Tasks to perform =
(1) For the health care post, state whether each statement below agrees with it: (a) the writer works for a Fortune 50 health care company; (b) the writer claims to understand the health care system well; (c) the writer belongs to a typical family. Give yes or no for each and quote the deciding words of the post.
(2) Reproduce verbatim the portion of the health care post starting with "Under the Obama" and going on through "what’s the catch?".

Selected extract =
· · · ·

I just reviewed an article written by Michael Ragain, M.D. on American Thinker called Obama’s Health Care Plan. Even though my day job is working for a Fortune 50 health care company, I certainly do not propose that I understand anything at all about the system or how it works. I do see – on a daily basis – many reasons why the health care insurance costs are rising; it’s called government regulation.
These regulations do not help one bit. If the government mandates something be covered, guess what? The premiums will rise. You see, the doctors that provide services to patients that come into the office require that someone pays the bill.
Let’s take a quick look at Obama’s plan, from his Web site [PDF, 85kb].
Under the Obama plan, the typical family will save up to $2,500 every year through:
- Health IT investment, which will reduce unnecessary spending in the system that results from preventable errors and inefficient paper billing systems;
- Improving prevention and management of chronic conditions;
- Increasing insurance industry competition and reducing underwriting costs and profits, which will reduce insurance overhead;
- Providing reinsurance for catastrophic coverage, which will reduce insurance premiums; and
- Making health insurance universal, which will reduce spending on uncompensated care.
A typical family saving $2,500 per year is a big deal. I’m not part of what you’d call a typical family but I’d take a $1,000 savings. Sound good to me; what’s the catch?

· · · ·

Saved entries:
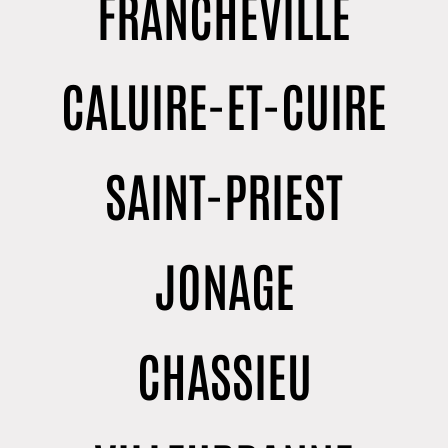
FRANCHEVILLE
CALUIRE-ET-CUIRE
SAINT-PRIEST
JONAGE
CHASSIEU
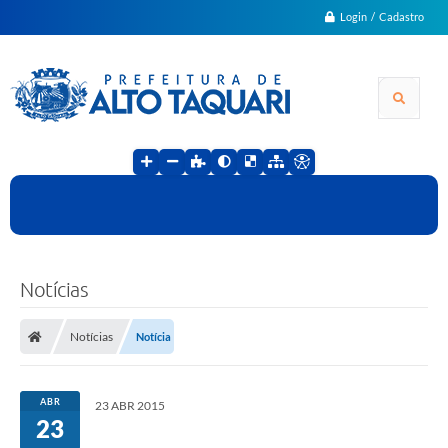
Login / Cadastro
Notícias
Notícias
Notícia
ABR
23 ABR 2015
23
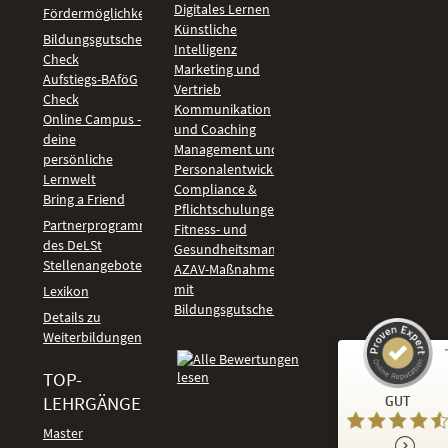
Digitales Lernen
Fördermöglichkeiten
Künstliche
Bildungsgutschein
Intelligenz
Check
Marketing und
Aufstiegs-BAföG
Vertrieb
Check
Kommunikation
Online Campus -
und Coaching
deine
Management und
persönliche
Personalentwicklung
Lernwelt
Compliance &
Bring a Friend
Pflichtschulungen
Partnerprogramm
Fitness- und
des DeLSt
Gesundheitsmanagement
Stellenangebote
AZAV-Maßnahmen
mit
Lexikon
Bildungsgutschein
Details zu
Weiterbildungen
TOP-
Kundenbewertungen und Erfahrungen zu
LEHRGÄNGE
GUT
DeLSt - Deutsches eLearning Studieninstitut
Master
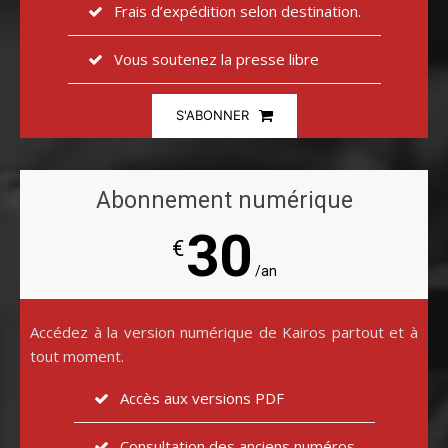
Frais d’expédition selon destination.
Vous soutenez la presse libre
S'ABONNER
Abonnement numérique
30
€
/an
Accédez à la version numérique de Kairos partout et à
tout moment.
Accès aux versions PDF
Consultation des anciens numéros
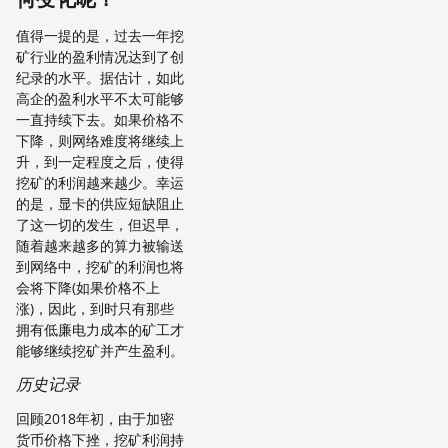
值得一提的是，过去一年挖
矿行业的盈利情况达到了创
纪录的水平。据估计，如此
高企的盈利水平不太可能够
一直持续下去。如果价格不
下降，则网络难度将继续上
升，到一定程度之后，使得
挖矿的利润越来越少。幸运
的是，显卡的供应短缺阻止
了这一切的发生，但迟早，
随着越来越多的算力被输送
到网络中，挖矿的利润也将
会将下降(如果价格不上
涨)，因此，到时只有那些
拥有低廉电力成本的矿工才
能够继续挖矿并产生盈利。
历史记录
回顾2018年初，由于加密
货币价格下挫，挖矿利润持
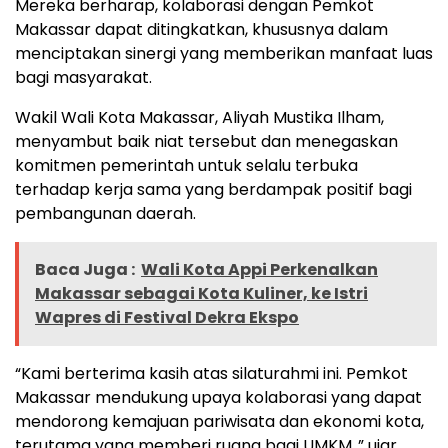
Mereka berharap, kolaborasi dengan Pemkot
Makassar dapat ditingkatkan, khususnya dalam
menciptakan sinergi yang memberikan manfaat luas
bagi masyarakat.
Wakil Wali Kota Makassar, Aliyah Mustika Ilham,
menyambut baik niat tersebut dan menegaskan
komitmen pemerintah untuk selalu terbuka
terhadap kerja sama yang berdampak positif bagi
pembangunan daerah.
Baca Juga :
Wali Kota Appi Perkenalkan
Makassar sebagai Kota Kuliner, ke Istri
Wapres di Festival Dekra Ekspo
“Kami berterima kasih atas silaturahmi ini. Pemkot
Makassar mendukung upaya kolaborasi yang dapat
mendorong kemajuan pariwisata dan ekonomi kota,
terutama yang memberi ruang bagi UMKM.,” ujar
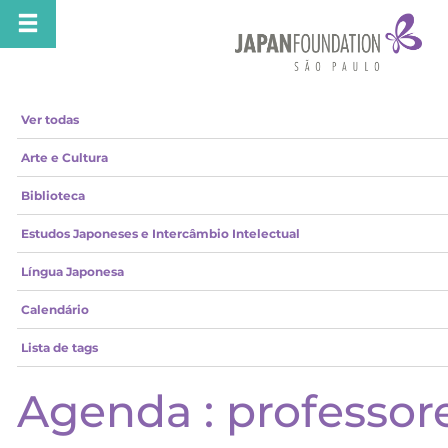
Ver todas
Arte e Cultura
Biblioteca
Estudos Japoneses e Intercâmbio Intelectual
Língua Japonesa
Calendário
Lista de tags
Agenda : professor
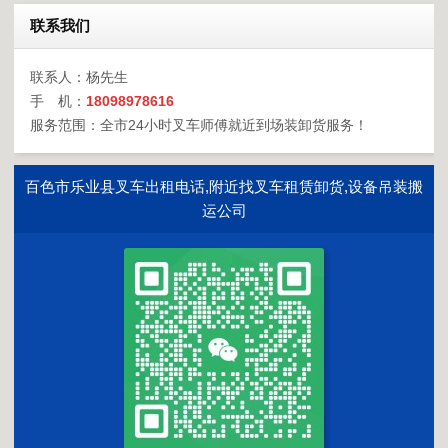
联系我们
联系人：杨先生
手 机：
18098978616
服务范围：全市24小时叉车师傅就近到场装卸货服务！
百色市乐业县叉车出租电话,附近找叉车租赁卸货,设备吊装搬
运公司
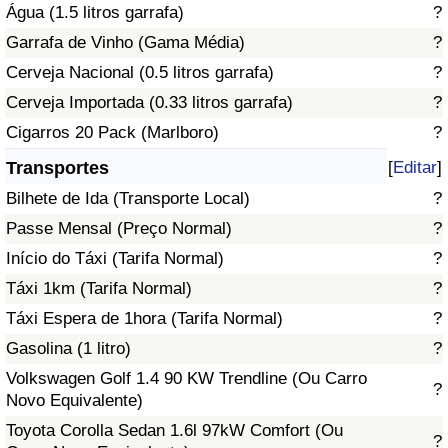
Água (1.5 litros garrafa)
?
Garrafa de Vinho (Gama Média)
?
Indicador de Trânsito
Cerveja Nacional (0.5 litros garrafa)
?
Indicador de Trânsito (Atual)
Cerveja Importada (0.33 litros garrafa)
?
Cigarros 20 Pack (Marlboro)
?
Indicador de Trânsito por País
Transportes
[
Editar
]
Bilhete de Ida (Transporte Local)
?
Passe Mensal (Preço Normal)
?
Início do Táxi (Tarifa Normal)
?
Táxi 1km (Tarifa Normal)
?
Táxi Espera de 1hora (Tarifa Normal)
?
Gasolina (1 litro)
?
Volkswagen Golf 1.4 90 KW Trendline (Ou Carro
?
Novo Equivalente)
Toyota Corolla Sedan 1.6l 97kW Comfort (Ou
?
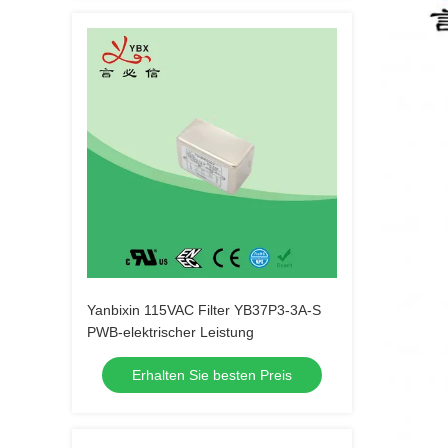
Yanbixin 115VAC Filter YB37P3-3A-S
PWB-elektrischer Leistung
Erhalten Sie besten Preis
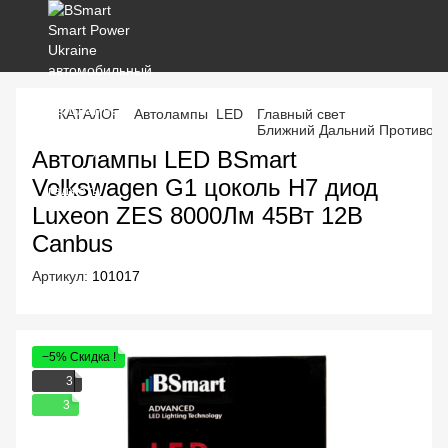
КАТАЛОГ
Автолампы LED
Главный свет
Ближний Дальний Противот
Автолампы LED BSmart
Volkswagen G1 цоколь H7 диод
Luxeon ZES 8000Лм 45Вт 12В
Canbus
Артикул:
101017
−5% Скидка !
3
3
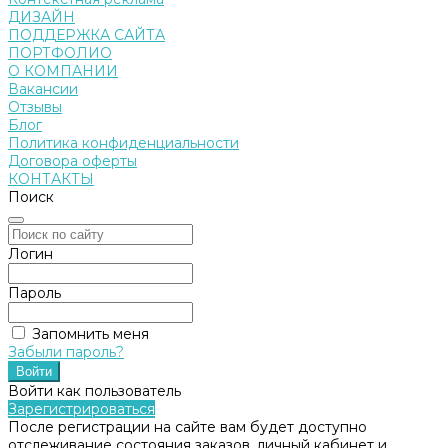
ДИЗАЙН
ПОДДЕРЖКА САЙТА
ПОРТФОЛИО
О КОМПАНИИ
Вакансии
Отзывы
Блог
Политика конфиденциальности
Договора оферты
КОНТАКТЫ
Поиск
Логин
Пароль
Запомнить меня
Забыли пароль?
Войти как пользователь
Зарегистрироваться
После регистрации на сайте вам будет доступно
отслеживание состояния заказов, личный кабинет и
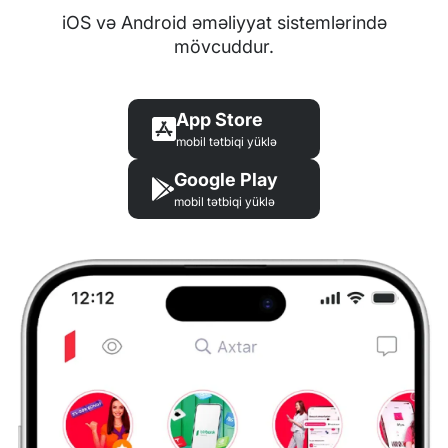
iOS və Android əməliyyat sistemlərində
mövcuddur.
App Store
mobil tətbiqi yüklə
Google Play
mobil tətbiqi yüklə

· · · ·

Task solutions =
(1)
(a) Yes: "my day job is working for a Fortune 50 health care company"
(b) No: "I certainly do not propose that I understand anything at all about the system or how it works"
(c) No: "I’m not part of what you’d call a typical family"

(2)
Under the Obama plan, the typical family will save up to $2,500 every year through:
- Health IT investment, which will reduce unnecessary spending in the system that results from preventable errors and inefficient paper billing systems;
- Improving prevention and management of chronic conditions;
- Increasing insurance industry competition and reducing underwriting costs and profits, which will reduce insurance overhead;
- Providing reinsurance for catastrophic coverage, which will reduce insurance premiums; and
- Making health insurance universal, which will reduce spending on uncompensated care.
A typical family saving $2,500 per year is a big deal. I’m not part of what you’d call a typical family but I’d take a $1,000 savings. Sound good to me; what’s the catch?